[THE DATA]
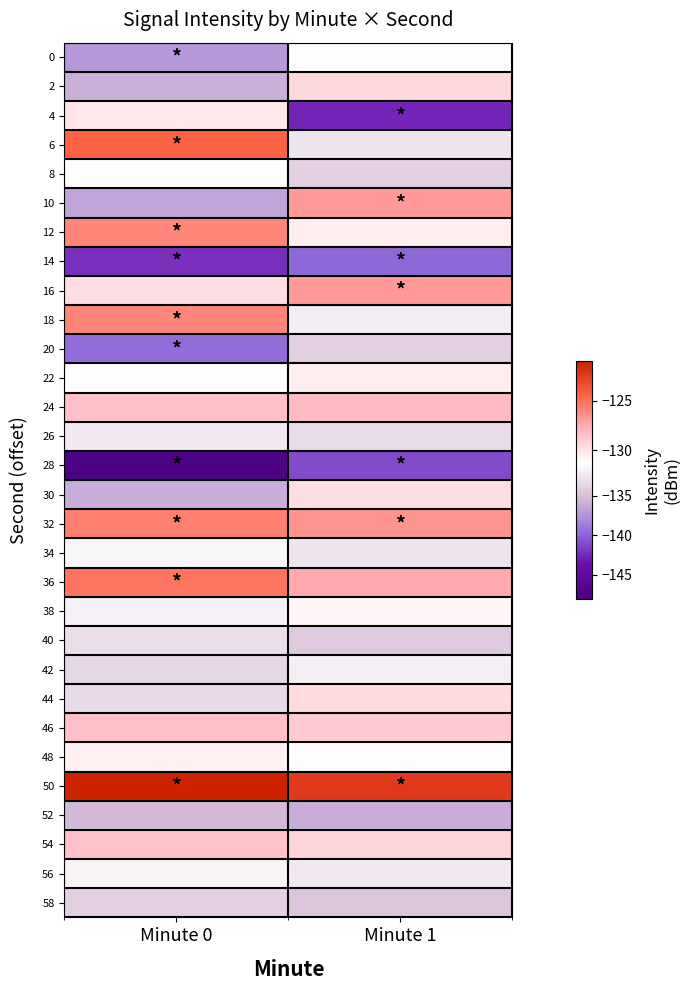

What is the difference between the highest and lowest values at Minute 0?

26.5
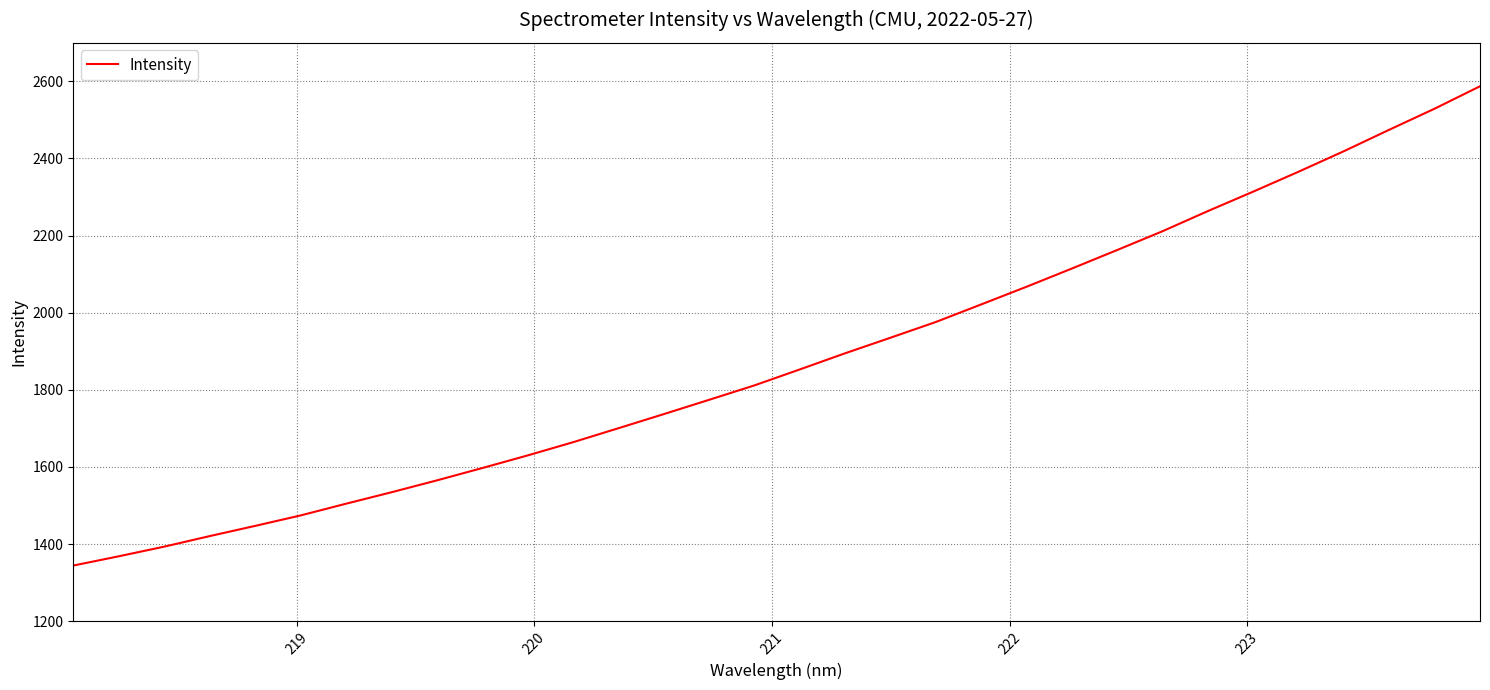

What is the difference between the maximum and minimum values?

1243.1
[/THE DATA]
[THE DATA]
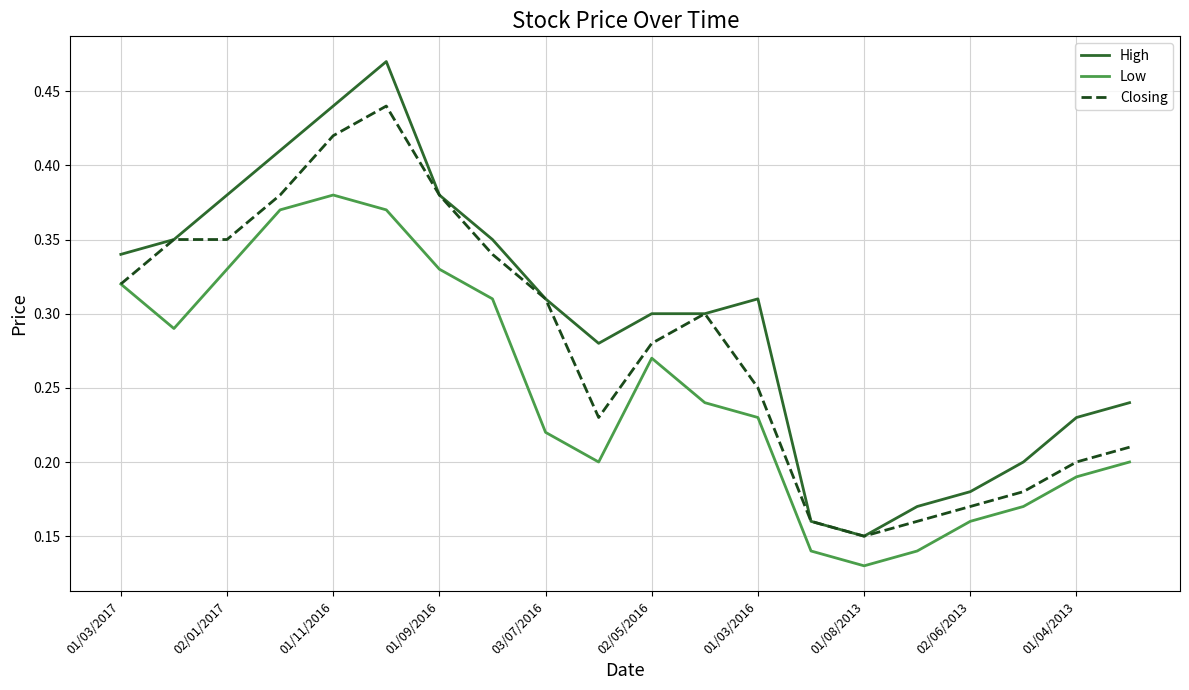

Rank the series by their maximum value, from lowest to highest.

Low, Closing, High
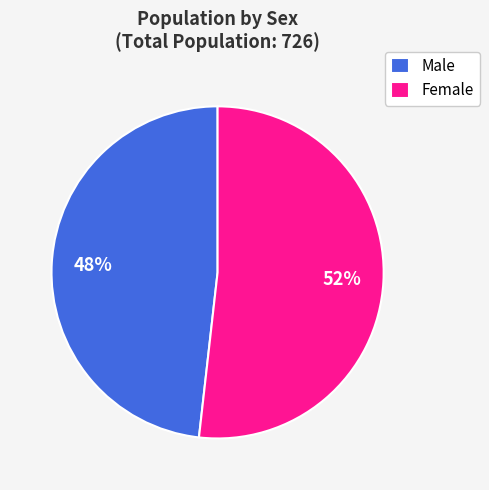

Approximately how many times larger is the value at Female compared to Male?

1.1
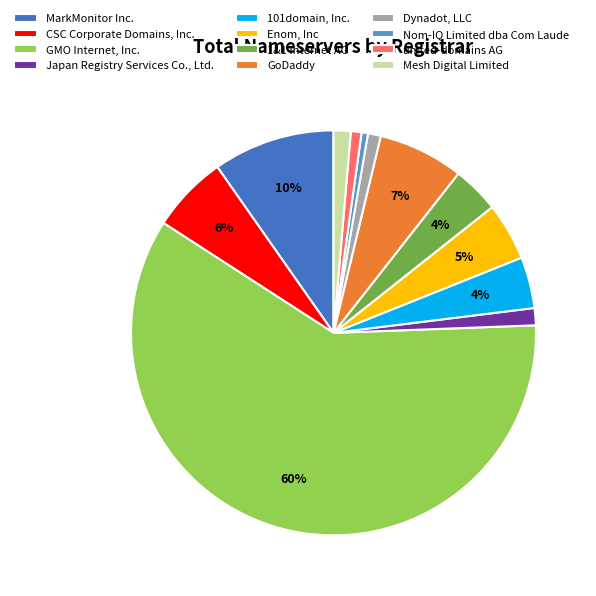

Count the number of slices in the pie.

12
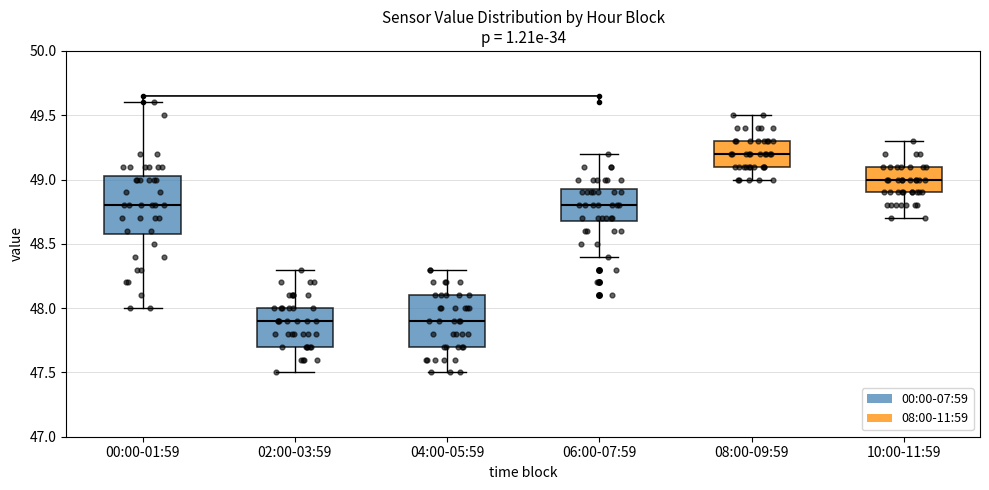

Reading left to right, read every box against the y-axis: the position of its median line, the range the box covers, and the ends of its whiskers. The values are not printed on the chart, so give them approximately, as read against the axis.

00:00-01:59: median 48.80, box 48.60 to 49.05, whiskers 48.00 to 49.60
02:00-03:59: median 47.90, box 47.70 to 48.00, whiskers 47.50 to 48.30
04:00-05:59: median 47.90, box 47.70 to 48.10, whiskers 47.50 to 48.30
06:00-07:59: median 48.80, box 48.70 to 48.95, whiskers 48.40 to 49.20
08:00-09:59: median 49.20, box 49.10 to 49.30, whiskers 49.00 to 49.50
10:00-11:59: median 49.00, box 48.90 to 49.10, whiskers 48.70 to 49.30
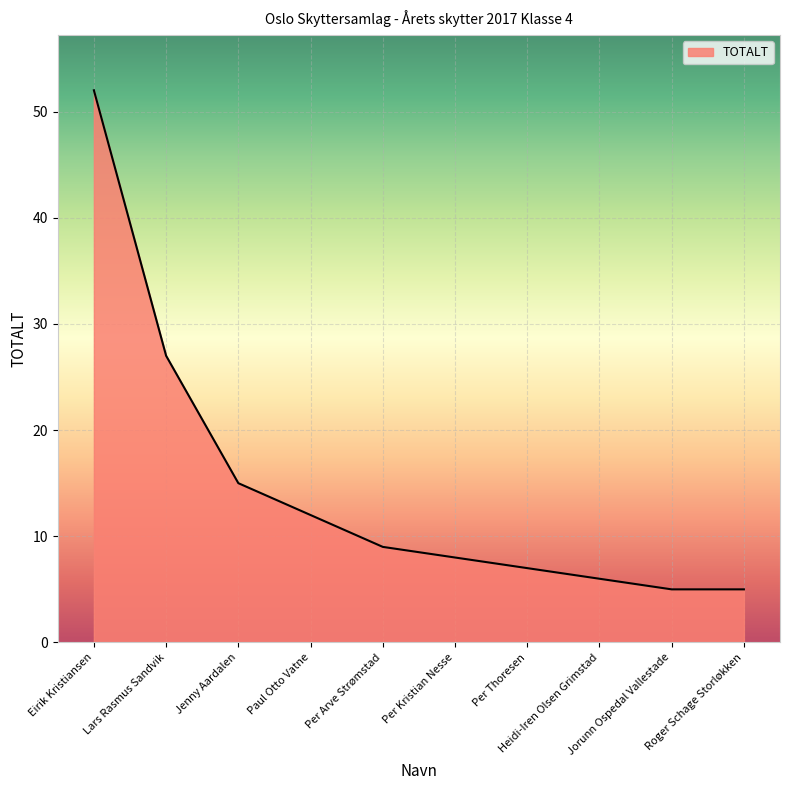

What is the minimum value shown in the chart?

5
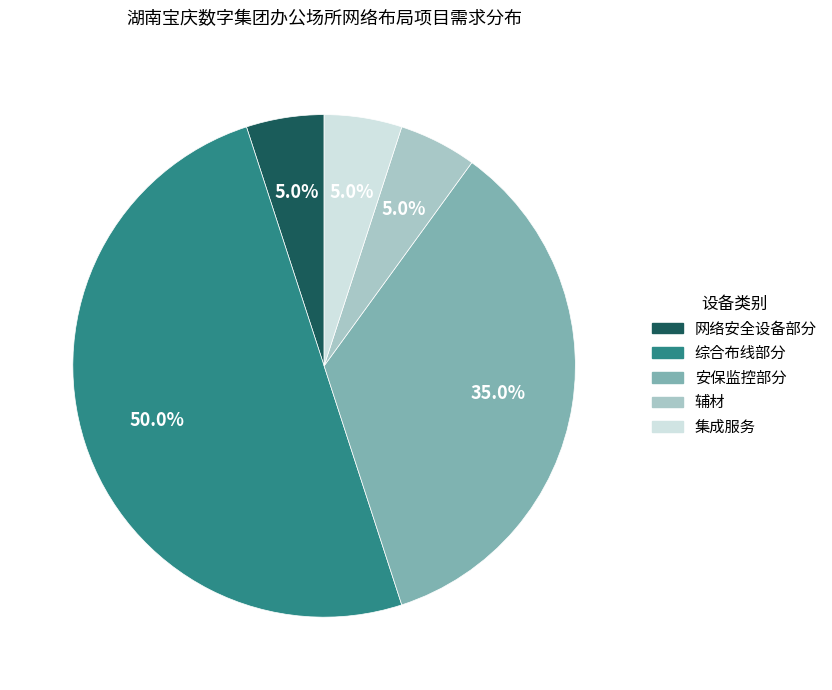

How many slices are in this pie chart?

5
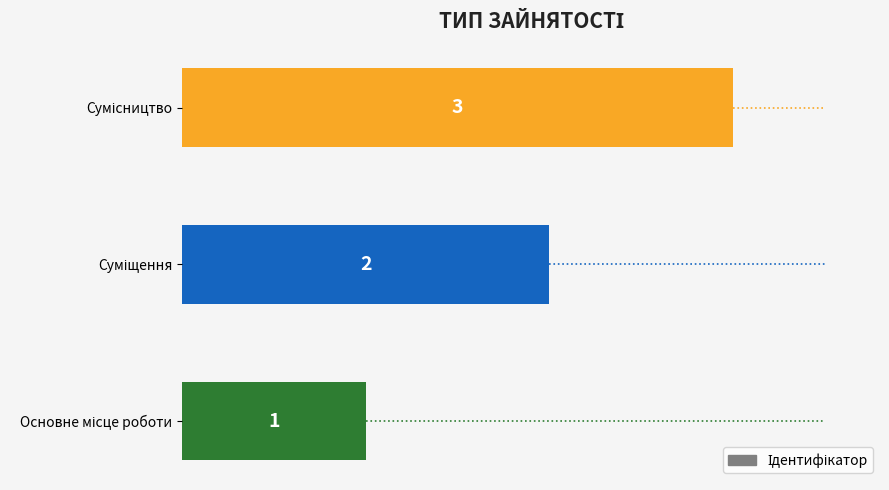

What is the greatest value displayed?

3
[/THE DATA]
[THE DATA]
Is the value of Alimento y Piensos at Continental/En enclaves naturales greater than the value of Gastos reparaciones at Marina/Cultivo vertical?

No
[/THE DATA]
YOUR GOAL: Swap "values" for "readings" in the listing's stretch from the line containing "What is the difference between the highest" through the line containing "What is the difference between the maximum", and give back only those lines with nothing else altered. Omit the pictures.

TASK OUTPUT:
What is the difference between the highest and lowest readings at Minute 0?

26.5

What is the difference between the maximum and minimum readings?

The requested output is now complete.